Most everyone will say feedback is good – helpful and productive.
But, some folks really don’t want it.
Their decision feels good to them. Their choice makes sense to them. Their motivations are pure from their perspective. Their actions are the best they can do.
When others, then, have a different viewpoint or experience with their decisions, choices, words, or behaviors, they can be quick to get defensive or petulant.
They may feel attacked. Or, like they are never enough. Or, like a failure.
So, they get in the habit of not asking others for feedback.
On the other hand, some people only pay attention to certain types of feedback. Usually negative feedback.
I once had the president of a university who read an entire, almost exclusively positive report I wrote about their campaign planning – almost 100 pages worth – and zeroed-in on the singular, negative comment a study participant made about him on the bottom of page 34.

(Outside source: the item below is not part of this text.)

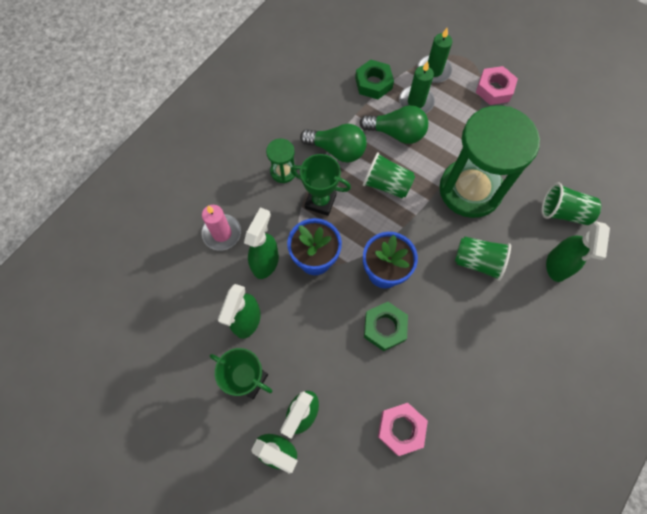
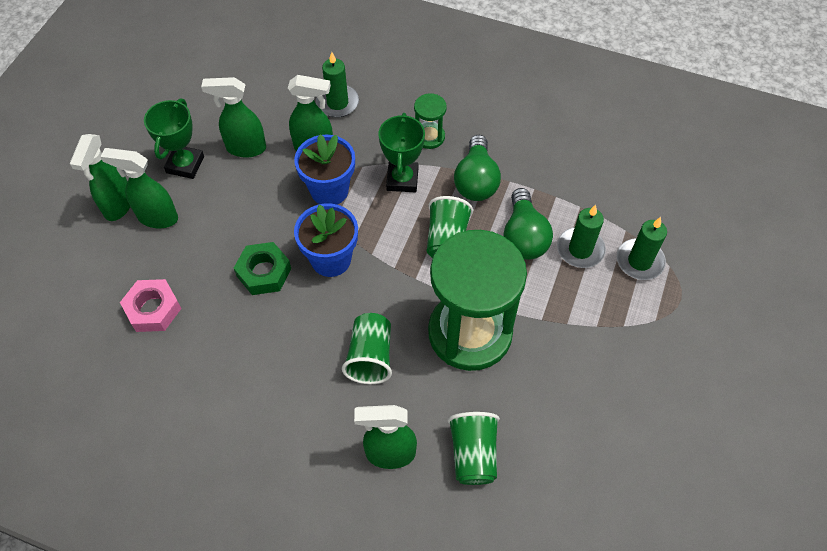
camera: 75 degrees right, 10 degrees down
(222, 233) = (337, 103): pink candle -> green candle
(373, 83) = (588, 198): green nut -> none
(494, 89) = (642, 340): pink nut -> none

The president’s first comment to me after reading the other 99 pages of positive observations and feedback? “I can’t believe people say I’m too impatient?” (the negative piece of feedback from page 34).
If we aren’t actively seeking feedback, or, are only paying attention to a particular kind of feedback, we probably aren’t getting the full picture of ourselves and our actions from those who care and are around us. And, we probably aren’t getting much better at life and work.
A simple 3-question check-in is a great way to start:
- “What am I doing that is helping?”
- “What am I doing that isn’t as helpful?”
- “What should I start doing that I’m not currently doing?”
Because, remember, we all say feedback is good.